03.02.10 | Charlie Crist is out of touch with Floridians on policy issues

The Real Reasons For Charlie Crist’s Collapse
By Niall Stanage
Tuesday, 3/2/2010

The national media has presented Crist’s fall — and the rise of Rubio, who keynoted the recent Conservative Political Action Conference in Washington — as a tea party-inspired uprising against a pragmatic centrist. But there’s more to it than that.

A series of interviews with Florida political observers and GOP insiders tells a different story — one in which Crist’s problems have less to do with his purported moderation than with an ardor for political expediency and opportunism.

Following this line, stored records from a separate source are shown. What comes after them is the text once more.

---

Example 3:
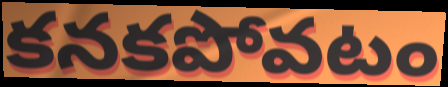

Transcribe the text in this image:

కనకపోవటం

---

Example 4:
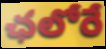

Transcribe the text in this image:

ఛలోరే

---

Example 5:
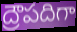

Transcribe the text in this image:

ద్రౌపదిగాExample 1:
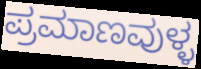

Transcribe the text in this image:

ಪ್ರಮಾಣವುಳ್ಳ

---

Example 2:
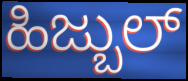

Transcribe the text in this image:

ಹಿಜ್ಬುಲ್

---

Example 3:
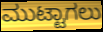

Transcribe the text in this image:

ಮುಟ್ಟಾಗಲು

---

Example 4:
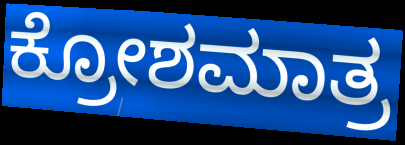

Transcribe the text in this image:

ಕ್ರೋಶಮಾತ್ರ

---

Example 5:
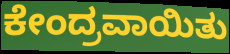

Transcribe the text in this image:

ಕೇಂದ್ರವಾಯಿತು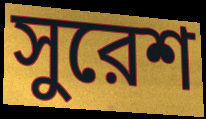
সুরেশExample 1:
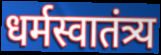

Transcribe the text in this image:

धर्मस्वातंत्र्य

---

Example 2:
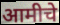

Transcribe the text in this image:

आमीचे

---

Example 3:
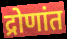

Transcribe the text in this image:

द्रोणांत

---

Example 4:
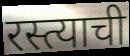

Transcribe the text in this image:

रस्त्याची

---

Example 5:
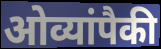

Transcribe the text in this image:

ओव्यांपैकी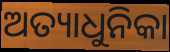
ଅତ୍ୟାଧୁନିକାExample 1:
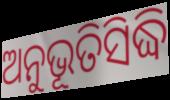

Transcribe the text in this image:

ଅନୁଭୂତିସିଦ୍ଧି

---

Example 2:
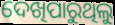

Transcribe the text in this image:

ଦେଖିପାରୁଥିଲୁ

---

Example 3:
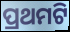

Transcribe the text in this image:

ପ୍ରଥମଟି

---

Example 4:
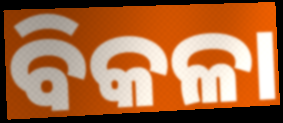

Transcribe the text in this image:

ବିକଳା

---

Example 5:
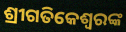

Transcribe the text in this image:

ଶ୍ରୀଗତିକେଶ୍ବରଙ୍କ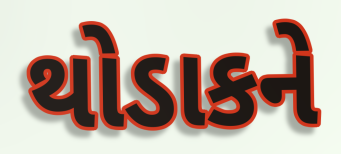
થોડાકનેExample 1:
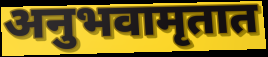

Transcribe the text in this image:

अनुभवामृतात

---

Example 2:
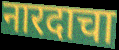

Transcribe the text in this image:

नारदाचा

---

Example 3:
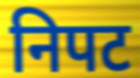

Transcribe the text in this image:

निपट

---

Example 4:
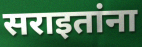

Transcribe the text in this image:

सराइतांना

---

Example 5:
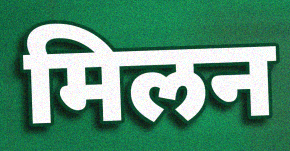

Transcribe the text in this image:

मिलन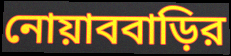
নোয়াববাড়িরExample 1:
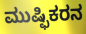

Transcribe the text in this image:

ಮುಷ್ಫಿಕರನ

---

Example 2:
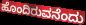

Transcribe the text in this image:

ಹೊಂದಿರುವನೆಂದು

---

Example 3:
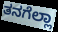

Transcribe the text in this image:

ತನಗೆಲ್ಲಾ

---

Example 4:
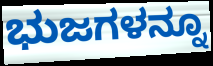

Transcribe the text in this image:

ಭುಜಗಳನ್ನೂ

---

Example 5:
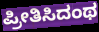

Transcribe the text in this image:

ಪ್ರೀತಿಸಿದಂಥ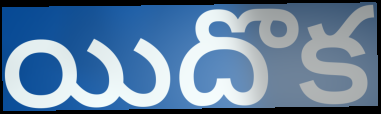
యిదొకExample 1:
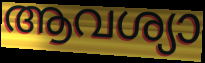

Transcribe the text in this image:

ആവശ്യാ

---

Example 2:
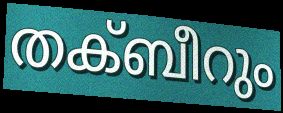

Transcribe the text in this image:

തക്ബീറും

“I don’t know whether Charlie is left-of-center or right-of-center,” says Brett Doster, an unaligned GOP strategist in the state. “Charlie is all about Charlie.”

Some of the antipathy for Crist among Florida Republicans is personal. His detractors argue that his ambitiousness is unusually stark and overweening, even by politicians’ standards. They note, for instance, that the governorship is the third consecutive post he’s held for only one term before seeking higher office. (Crist was previously the state’s attorney general and, before that, commissioner of education.)

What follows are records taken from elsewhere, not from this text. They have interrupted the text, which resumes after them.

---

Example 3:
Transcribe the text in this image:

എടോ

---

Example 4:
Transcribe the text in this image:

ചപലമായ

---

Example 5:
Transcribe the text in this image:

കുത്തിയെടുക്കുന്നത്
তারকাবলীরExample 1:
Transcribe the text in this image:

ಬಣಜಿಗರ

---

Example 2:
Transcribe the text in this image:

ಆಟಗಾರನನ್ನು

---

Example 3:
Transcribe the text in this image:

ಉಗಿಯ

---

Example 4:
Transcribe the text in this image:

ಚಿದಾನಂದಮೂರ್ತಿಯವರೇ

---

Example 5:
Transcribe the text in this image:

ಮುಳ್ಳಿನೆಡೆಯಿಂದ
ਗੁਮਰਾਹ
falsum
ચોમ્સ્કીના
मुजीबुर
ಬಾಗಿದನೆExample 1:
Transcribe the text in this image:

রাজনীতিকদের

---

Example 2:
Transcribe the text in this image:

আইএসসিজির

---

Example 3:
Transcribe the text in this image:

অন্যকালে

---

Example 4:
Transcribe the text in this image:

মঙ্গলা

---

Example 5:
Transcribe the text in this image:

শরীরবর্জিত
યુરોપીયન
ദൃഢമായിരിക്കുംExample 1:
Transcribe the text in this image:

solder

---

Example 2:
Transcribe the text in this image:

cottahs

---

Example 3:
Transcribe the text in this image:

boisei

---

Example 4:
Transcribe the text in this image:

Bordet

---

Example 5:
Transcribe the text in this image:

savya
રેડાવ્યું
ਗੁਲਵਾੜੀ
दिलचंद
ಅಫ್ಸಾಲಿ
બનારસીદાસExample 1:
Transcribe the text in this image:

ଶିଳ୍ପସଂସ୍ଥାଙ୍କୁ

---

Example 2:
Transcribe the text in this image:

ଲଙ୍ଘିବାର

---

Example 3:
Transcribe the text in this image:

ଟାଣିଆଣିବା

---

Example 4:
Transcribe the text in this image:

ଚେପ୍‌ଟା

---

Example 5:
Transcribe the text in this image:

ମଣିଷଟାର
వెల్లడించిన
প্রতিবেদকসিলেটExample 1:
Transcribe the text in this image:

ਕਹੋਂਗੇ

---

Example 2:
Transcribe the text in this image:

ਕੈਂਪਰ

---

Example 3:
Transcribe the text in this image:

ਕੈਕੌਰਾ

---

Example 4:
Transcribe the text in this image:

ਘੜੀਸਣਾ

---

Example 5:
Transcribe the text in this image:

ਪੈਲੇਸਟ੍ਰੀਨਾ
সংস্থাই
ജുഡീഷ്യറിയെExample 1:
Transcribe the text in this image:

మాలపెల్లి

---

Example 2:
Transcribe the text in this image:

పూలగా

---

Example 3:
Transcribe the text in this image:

“Throughout his career, Charlie Crist has always been looking for the next rung on the ladder,” says Mike Hanna, a veteran Republican operative who worked briefly for Crist during his campaign for attorney general.
Crist’s conduct during the 2008 GOP presidential primary season certainly fed this perception. It’s widely believed that the governor initially promised his endorsement to Rudy Giuliani, whose campaign then pursued a Florida-or-bust strategy. But three days before the Florida vote, Crist instead hitched his wagon to the ascendant McCain, who carried the state (immediately spurring the Crist-for-Veep chatter). Giuliani finished a distant third and dropped out.

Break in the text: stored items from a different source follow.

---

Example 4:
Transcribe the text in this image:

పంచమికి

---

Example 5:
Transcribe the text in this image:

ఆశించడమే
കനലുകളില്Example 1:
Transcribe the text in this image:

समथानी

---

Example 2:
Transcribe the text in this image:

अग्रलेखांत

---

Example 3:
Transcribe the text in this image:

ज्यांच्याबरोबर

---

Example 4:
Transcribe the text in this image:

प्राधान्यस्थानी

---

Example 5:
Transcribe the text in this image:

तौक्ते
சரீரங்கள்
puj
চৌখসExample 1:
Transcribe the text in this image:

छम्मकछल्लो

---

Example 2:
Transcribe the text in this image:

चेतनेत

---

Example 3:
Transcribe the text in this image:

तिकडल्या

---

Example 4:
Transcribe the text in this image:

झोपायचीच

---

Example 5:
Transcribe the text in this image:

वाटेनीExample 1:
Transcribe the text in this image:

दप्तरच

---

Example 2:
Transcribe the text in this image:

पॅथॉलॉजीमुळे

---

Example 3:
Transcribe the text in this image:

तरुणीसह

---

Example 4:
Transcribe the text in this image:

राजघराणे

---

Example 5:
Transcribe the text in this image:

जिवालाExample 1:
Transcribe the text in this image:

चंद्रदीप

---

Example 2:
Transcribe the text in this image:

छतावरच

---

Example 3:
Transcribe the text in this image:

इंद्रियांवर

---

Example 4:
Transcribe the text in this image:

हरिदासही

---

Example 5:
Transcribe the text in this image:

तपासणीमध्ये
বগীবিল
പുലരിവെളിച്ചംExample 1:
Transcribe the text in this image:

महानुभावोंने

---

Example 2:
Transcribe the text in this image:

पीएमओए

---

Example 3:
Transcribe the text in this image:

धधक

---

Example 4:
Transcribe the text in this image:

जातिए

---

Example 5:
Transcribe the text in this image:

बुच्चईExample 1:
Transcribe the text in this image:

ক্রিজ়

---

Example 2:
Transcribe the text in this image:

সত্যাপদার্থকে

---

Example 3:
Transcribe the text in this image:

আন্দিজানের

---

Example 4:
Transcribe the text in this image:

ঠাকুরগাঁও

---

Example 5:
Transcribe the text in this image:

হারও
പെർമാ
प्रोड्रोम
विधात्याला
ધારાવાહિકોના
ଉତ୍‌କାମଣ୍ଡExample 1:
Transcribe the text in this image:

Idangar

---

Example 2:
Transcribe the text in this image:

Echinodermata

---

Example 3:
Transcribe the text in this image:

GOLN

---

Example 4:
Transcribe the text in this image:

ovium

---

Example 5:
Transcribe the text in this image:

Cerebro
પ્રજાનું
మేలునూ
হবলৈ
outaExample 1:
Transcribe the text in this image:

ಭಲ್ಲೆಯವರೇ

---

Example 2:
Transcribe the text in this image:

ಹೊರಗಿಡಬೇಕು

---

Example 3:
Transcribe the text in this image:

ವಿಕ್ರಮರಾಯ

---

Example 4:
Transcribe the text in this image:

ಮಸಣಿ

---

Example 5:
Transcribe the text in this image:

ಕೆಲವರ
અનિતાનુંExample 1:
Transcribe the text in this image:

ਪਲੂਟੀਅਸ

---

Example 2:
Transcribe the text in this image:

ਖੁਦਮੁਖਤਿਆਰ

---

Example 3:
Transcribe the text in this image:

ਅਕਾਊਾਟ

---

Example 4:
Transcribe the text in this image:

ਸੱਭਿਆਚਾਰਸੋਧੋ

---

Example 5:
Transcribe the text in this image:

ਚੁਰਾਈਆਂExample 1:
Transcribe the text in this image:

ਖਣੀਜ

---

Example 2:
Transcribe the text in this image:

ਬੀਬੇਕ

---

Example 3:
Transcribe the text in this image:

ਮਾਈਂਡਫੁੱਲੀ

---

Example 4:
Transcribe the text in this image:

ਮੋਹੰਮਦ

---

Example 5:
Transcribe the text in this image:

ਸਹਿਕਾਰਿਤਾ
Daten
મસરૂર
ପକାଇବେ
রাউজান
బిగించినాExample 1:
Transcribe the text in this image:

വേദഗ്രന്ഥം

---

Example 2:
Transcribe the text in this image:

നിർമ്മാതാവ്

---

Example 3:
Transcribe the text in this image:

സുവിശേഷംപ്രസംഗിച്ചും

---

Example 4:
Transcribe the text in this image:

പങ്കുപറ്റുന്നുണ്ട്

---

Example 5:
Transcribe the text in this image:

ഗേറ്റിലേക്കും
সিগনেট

Others who’ve watched him up-close in Florida paint a picture of an insubstantial figure, a man more interested in grabbing headlines than in the nuts-and-bolts of policy, and often disengaged or preoccupied during briefings.

Detractors point to Crist’s mutating positions on numerous issues.

In 2008, during the period when he was under consideration for the McCain ticket, he abruptly withdrew his previous opposition to offshore drilling, a change that brought him into line with McCain’s views.

During his first bid for the Senate more than 10 years ago — he lost to sitting Democrat Bob Graham by a wide margin — he described himself in a questionnaire as “pro-choice but not pro-abortion.” He now favors a simple, GOP primary-friendly term: “pro-life.”

As a state senator in the mid-’90s, Crist’s record on criminal justice issues was hard-line enough to earn him the nickname “Chain Gang Charlie.” He also backed a bill that required convicted criminals to serve at least 85 percent of their sentences. While running for attorney general in 2002, he sought to gain a political dividend from these positions by running what the St. Petersburg Times described as a “dark, harsh ad that features violent criminals.”

Yet by 2007, Crist was arguing for the restoration of voting rights to felons and stating, “I believe in my heart that everyone deserves a second chance. They deserve an opportunity to get on with productive lives.”
But these shifts pale into insignificance beside what has proved to be Crist’s greatest political misstep.
In February 2009, Crist embraced, both figuratively and literally, President Barack Obama when Obama came to Florida to tout the economic stimulus package that had not yet become law.

At the rally with Obama, Crist said: “We know that it’s important that we pass a stimulus package.” By last November, he was telling CNN’s Wolf Blitzer, “I didn’t endorse it … I didn’t even have a vote on the darned thing.”

Some see the price Crist has paid for his Obama embrace as a fitting reward for a man whose career has been defined by political expediency.

“He miscalculated a changing political environment in Florida,” Rick Wilson says. “Charlie has always had a nose for the populist issue of the moment, and has been able to chase those things with success. This time, his instincts failed him.”

Terri Fine, a political science professor at the University of Central Florida, suggests Crist should adopt a Florida version of a “Rose Garden strategy.”

“You show the people you can govern instead of going out on the campaign trail. If [Crist] can show he can govern, it would help him overcome this ‘wow-factor’ about Rubio,” she offers.

But, she adds, “Crist just comes across as being so two-faced.”